I have to write a double-entry journal on Lord of the Flies. How would I respond to a quotation containing diction?
Since William Golding's novel is an allegory, the main characters represent types and objects are often symbolic. So, as another suggestion for the double entry journal, you may wish to look in Chapter One and then some later chapters for descriptions of such prominent characters as Ralph, Piggy, Jack, and even Roger, who is by nature sadistic.
In Chapter Four, for instance, there is a short passage, perhaps of interest to you, in which Roger wants to throw a stone, "that preposterous element of time," at the unsuspecting Henry, who plays by the seashore. But, something prevents him from hitting Henry because his arm has been "conditioned by a society in ruins that knew nothing of him."

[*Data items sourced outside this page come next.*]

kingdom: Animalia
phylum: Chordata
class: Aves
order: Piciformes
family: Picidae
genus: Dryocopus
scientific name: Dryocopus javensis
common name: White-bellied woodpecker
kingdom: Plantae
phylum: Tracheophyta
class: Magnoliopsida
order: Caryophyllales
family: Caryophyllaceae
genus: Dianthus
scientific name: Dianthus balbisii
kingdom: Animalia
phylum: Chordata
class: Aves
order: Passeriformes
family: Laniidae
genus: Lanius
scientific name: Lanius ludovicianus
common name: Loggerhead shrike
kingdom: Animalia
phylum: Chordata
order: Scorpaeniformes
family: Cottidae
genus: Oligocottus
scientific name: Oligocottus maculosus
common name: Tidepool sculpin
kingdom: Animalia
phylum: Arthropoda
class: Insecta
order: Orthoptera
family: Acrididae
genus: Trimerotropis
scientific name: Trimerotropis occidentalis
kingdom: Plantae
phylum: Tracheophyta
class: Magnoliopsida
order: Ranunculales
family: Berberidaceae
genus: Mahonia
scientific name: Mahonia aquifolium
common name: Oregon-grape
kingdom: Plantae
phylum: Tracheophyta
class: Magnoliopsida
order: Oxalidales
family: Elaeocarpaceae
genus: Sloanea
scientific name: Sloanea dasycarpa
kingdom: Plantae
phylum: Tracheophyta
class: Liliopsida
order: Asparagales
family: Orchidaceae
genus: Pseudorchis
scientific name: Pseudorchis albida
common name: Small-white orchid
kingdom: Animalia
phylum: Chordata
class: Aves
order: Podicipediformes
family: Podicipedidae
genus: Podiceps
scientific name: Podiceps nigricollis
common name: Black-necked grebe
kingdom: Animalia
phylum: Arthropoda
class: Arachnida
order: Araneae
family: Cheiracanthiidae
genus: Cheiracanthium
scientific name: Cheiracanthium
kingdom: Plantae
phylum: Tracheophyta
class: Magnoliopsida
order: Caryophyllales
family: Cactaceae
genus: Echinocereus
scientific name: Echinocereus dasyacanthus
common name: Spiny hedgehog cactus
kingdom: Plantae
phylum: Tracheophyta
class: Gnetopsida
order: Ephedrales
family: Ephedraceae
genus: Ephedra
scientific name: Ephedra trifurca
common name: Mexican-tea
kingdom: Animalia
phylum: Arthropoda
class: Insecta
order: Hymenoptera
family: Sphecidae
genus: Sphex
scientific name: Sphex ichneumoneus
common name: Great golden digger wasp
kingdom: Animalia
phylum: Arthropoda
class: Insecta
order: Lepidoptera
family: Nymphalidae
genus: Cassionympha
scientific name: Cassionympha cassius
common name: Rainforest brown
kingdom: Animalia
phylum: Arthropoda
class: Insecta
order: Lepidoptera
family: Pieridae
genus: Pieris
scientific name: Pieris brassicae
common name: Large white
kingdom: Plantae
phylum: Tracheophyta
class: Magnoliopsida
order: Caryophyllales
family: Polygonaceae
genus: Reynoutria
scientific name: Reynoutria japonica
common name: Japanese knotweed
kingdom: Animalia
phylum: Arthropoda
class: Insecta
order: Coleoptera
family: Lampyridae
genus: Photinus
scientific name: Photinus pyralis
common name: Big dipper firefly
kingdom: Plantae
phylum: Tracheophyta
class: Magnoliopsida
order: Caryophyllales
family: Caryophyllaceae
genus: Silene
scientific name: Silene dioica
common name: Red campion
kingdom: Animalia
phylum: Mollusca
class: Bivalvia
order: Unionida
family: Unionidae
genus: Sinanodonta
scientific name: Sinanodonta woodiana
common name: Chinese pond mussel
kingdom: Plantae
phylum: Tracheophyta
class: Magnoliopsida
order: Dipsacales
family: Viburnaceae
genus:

You may wish to look at the themes and the style of Goldings novel by clicking on the sites below. With these themes in mind, you, then, can find some relevant passages.
So a double entry journal is essentially two columns on your piece of paper. Draw a line down the middle to note this. On the left side, write your quotes that you choose to analyze. On the right side, write what you think about that quote. It sounds as if your teacher is specifically asking you to analyze diction, which the author's word choice.
An example of a quote is this: "The creature was a party of boys, marching..." This is what I would write on the left. This is a quote from chapter one.
Now, at enotes, we can't do your work for you. But I have picked out a quote that is short and that you should be able to identify a few words that are used either figuratively or differently than they usually are. Most specifically, I am referring to creature and party. Write what you think he's doing with these words in your response side.